My use case is to index 2 files: metadata file and a binary PDF file to a unique solr id. Metadata file has content in form of XML file and some schema fields are mapped to
Given a file record1234.pdf
and metadata like:
<metadata>
<field1>value1</field1>
<field2>value2</field2>
<field3>value3</field3>
</metadata>
Do the programmatic equivalent of
curl "http://localhost:8983/solr/update/extract?
literal.id=record1234.pdf
&literal.field1=value1
&literal.field2=value2
&literal.field3=value3
&captureAttr=true&defaultField=text&capture=div&fmap.div=foo_txt&boost.foo_txt=3&" -F "tutorial=@tutorial.pdf"
Adapted from http://wiki.apache.org/solr/ExtractingRequestHandler#Literals .
This will create a new entry in the index containing the text
output from Tika/Solr CEL as well as the fields you specify.
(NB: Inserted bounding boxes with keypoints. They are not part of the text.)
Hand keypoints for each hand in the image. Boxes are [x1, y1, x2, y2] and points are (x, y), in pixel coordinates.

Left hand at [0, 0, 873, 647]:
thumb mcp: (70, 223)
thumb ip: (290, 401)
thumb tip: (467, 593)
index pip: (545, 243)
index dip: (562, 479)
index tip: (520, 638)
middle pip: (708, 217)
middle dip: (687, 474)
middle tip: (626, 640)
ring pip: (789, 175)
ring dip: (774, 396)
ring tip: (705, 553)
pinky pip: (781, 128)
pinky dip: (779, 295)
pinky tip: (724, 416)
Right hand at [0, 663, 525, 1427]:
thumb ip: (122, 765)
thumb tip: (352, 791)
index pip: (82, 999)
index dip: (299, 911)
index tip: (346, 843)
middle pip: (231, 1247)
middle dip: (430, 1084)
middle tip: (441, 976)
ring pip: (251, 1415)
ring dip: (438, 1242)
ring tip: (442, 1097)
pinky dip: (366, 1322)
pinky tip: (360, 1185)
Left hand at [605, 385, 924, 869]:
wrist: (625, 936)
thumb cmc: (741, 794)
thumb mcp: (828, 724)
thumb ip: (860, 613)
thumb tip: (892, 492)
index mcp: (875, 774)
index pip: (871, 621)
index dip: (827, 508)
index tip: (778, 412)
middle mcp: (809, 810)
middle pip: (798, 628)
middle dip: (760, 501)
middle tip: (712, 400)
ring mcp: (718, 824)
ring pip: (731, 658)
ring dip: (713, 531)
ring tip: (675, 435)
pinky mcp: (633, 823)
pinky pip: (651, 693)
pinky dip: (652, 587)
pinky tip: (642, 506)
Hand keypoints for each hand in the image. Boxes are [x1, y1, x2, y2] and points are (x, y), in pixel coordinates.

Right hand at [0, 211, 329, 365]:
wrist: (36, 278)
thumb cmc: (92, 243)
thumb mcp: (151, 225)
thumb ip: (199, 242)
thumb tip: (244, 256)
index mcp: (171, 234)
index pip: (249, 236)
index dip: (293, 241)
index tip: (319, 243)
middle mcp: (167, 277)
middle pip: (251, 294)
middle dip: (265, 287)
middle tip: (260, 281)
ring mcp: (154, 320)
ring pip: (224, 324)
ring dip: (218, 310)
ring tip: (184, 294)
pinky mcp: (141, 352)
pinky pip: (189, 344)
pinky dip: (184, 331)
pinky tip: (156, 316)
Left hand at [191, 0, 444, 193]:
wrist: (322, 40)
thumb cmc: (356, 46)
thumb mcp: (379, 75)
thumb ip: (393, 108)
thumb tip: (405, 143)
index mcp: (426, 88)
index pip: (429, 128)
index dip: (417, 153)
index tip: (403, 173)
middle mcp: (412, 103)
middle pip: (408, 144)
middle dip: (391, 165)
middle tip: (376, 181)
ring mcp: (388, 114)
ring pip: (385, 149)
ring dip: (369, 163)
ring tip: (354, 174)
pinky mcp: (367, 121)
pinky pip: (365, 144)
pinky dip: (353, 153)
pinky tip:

You should be able to perform these operations in your favorite language.
the content in metadata file is not mapped to field names
If they dont map to a predefined field, then use dynamic fields. For example you can set a *_i
to be an integer field.
I want to avoid creating 1 file(by merging PDF text + metadata file).
That looks like programmer fatigue :-) But, do you have a good reason?